Bug #5523
closedsigsegv race condition destroying everything due to "reset_all_state"
100%
Description
There seems to be some use-after-free when a tunnel is freed. This seems to be a race conditions between thread "tun_device_thread" and the main thread.
It can be triggered by running PGW_Tests.TC_createSession_ping4_256. It doesn't always show a backtrace though, probably depending on the memory chunk state after being freed. In general osmo-uecups seems to be end up in some weird hanging stuff, which can be seen by running extra tests afterwards. It actually never answers the "reset_all_state" with "reset_all_state_res".
PGW_Tests.TC_createSession_ping4
20220411142037407 DTUN tun_device.c:391 ping251: Destroying 20220411142037407 DGT gtp_tunnel.c:136 ping252-Rd39cdfc4-T000003f2: Destroying 20220411142037407 DEP gtp_endpoint.c:229 172.18.18.20:2152: Release; new use_count=3 20220411142037408 DTUN tun_device.c:391 ping252: Destroying 20220411142037408 DGT gtp_tunnel.c:136 ping253-Rf59cc758-T000003f6: Destroying 20220411142037409 DEP gtp_endpoint.c:229 172.18.18.20:2152: Release; new use_count=2 20220411142037409 DTUN tun_device.c:391 ping253: Destroying 20220411142037409 DGT gtp_tunnel.c:136 ping254-R104d44b1-T000003fa: Destroying 20220411142037410 DEP gtp_endpoint.c:229 172.18.18.20:2152: Release; new use_count=1 [Thread 0x7f2e5c510700 (LWP 778) exited] 20220411142037467 DTUN tun_device.c:391 ping254: Destroying 20220411142037467 DGT gtp_tunnel.c:136 ping255-R24acc174-T000003fe: Destroying 20220411142037467 DEP gtp_endpoint.c:183 172.18.18.20:2152: Destroying 20220411142037467 DTUN tun_device.c:391 ping255: Destroying [Thread 0x7f2e7b54e700 (LWP 592) exited] [Thread 0x7f2e5bd0f700 (LWP 779) exited] Thread 257 "osmo-uecups-dae" received signal SIGSEGV, Segmentation fault. [Switching to Thread 0x7f2e5b50e700 (LWP 784)] 0x0000564ea59b2e19 in _gtp_tunnel_find_eua (tun=0x564ea5f670e0, sa=0x7f2e5b4fac20, proto=58 ':') at gtp_tunnel.c:125 125 llist_for_each_entry(t, &d->gtp_tunnels, list) { #0 0x0000564ea59b2e19 in _gtp_tunnel_find_eua (tun=0x564ea5f670e0, sa=0x7f2e5b4fac20, proto=58 ':') at gtp_tunnel.c:125 #1 0x0000564ea59afe0e in tun_device_thread (arg=0x564ea5f670e0) at tun_device.c:166 #2 0x00007f2edb8cdea7 in start_thread () from /lib/x86_64-linux-gnu/libpthread.so.0 #3 0x00007f2edb692def in clone () from /lib/x86_64-linux-gnu/libc.so.6 (gdb) quit A debugging session is active.

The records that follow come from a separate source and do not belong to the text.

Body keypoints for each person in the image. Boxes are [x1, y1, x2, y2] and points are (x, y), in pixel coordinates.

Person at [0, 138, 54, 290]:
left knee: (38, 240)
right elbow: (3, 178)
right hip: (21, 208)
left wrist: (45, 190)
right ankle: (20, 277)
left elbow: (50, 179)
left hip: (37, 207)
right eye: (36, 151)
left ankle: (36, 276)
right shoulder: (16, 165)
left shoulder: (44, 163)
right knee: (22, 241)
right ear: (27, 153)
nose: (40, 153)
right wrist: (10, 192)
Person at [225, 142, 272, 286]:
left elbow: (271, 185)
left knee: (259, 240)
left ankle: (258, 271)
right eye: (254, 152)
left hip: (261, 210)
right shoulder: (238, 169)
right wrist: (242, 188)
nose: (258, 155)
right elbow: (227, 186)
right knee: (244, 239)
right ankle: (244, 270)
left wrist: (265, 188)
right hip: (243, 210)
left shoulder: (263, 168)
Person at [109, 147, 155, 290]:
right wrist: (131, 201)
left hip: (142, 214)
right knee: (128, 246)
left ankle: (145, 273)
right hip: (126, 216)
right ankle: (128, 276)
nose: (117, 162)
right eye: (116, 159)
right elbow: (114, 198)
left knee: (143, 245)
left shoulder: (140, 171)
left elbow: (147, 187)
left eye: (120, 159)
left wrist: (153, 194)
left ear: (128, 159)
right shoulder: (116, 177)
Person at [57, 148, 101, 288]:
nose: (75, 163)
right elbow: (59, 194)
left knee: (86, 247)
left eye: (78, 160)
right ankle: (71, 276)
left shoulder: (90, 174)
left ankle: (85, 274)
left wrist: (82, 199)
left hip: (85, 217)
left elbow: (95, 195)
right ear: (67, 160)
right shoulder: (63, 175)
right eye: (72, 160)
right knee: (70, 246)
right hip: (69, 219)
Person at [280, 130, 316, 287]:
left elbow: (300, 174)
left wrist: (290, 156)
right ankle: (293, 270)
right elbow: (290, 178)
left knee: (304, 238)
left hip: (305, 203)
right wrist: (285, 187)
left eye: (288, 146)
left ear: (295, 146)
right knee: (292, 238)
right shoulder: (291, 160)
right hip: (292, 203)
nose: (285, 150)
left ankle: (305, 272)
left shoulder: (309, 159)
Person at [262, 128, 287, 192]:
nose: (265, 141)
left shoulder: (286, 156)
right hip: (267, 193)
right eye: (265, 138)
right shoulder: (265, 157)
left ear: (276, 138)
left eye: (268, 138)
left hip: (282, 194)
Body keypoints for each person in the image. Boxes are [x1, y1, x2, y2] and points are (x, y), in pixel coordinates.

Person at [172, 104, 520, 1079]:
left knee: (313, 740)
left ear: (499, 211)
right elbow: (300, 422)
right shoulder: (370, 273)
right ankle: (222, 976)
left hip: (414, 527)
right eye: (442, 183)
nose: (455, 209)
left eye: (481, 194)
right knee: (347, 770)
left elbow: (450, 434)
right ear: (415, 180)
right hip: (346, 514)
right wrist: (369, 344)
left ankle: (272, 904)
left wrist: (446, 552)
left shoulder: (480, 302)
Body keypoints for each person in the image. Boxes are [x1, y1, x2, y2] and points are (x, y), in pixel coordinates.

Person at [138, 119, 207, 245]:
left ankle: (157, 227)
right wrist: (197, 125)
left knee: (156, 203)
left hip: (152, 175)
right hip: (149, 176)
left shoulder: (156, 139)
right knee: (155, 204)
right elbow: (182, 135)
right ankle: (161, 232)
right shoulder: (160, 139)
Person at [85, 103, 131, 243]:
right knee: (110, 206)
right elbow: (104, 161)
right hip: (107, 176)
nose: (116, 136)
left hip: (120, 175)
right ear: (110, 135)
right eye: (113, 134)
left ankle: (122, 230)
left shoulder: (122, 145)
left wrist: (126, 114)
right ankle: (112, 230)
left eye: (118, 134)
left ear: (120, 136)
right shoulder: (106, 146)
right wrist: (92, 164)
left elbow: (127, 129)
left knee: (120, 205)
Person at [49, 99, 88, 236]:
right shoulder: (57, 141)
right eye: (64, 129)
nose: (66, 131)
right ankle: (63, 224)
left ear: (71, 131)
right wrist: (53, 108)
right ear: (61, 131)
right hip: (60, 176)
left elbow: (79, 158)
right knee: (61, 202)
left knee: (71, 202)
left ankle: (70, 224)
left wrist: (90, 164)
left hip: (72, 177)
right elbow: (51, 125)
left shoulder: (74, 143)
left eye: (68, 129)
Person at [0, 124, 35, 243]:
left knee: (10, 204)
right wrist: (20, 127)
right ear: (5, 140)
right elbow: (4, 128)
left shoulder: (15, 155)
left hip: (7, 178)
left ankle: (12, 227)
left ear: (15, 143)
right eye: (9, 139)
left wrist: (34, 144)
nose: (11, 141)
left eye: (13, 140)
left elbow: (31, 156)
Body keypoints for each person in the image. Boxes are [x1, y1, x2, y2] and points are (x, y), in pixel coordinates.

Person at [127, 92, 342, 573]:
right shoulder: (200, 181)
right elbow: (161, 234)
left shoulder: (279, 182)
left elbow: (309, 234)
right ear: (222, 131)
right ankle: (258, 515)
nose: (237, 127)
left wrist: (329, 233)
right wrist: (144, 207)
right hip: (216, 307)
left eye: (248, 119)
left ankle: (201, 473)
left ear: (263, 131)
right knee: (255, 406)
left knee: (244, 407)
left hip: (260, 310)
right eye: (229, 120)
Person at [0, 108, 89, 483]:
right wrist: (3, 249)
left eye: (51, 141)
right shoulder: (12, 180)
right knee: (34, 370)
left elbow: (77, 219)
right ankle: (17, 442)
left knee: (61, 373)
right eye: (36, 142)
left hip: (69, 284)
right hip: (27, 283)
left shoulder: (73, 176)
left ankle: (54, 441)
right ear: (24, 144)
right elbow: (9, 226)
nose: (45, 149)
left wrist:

MAIN THREAD: cups_client_handle_json cups_client_handle_reset_all_state pthread_rwlock_wrlock foreach_tun { _gtp_tunnel_destroy } _gtp_endpoint_release _gtp_endpoint_destroy (ep->use_count is 0) pthread_cancel(ep->thread); _tun_device_release _tun_device_destroy (tun->use_count is 0) pthread_cancel(tun->thread); close(tun->fd); pthread_rwlock_unlock Thread 257: tun_device_thread(data = tun) read(tun->fd) pthread_rwlock_rdlock _gtp_tunnel_find_eua(tun) <-- accessing tun crashes pthread_rwlock_unlock
The problem here seems to be that tun pointer being passed to the thread is not fully protected through the rwlock, only partially. Which means read() can happen properly, then main thread freed the tun object, then tun pointer is accessed in the worker thread.
This happens probably because pthread_cancel will stop the thread only when reaching syscall points.